# Work to be completed
In the entries below, find the line containing "Write lens after", then copy it and every later line exactly, ending with the last line.

# Saved data entries
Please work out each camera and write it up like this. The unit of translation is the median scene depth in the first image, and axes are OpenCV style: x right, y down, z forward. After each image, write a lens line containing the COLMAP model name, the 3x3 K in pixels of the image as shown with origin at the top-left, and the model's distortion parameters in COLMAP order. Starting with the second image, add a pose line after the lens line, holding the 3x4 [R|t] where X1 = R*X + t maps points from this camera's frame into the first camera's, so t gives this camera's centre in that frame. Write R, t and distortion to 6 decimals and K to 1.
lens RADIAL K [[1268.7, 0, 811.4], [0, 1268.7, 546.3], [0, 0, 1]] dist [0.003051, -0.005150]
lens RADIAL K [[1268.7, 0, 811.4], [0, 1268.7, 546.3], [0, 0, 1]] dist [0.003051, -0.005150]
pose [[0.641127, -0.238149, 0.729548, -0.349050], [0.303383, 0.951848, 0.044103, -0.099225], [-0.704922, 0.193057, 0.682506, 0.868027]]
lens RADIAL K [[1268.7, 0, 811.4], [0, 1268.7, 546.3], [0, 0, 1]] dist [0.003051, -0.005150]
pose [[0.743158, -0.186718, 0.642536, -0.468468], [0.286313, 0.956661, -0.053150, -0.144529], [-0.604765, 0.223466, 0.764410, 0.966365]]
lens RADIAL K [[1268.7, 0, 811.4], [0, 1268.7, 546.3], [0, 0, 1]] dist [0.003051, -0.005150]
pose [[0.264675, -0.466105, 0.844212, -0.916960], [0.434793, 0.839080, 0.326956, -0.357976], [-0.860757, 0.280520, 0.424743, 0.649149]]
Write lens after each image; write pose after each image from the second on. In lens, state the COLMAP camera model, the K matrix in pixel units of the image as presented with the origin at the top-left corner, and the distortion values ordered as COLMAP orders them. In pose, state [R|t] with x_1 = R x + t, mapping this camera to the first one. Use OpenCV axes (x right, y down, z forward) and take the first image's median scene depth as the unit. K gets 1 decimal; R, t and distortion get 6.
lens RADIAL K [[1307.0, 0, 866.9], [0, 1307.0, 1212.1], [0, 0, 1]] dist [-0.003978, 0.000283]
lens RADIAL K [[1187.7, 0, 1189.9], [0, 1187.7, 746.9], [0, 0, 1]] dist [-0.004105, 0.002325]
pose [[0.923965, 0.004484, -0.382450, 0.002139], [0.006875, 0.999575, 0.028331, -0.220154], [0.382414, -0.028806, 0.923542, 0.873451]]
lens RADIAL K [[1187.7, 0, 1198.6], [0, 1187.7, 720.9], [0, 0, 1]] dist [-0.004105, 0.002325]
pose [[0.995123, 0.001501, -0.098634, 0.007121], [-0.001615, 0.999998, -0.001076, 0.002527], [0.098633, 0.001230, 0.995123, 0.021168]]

# Your response
Write lens after each image; write pose after each image from the second on. In lens, state the COLMAP camera model, the K matrix in pixel units of the image as presented with the origin at the top-left corner, and the distortion values ordered as COLMAP orders them. In pose, state [R|t] with x_1 = R x + t, mapping this camera to the first one. Use OpenCV axes (x right, y down, z forward) and take the first image's median scene depth as the unit. K gets 1 decimal; R, t and distortion get 6.
lens RADIAL K [[1307.0, 0, 866.9], [0, 1307.0, 1212.1], [0, 0, 1]] dist [-0.003978, 0.000283]
lens RADIAL K [[1187.7, 0, 1189.9], [0, 1187.7, 746.9], [0, 0, 1]] dist [-0.004105, 0.002325]
pose [[0.923965, 0.004484, -0.382450, 0.002139], [0.006875, 0.999575, 0.028331, -0.220154], [0.382414, -0.028806, 0.923542, 0.873451]]
lens RADIAL K [[1187.7, 0, 1198.6], [0, 1187.7, 720.9], [0, 0, 1]] dist [-0.004105, 0.002325]
pose [[0.995123, 0.001501, -0.098634, 0.007121], [-0.001615, 0.999998, -0.001076, 0.002527], [0.098633, 0.001230, 0.995123, 0.021168]]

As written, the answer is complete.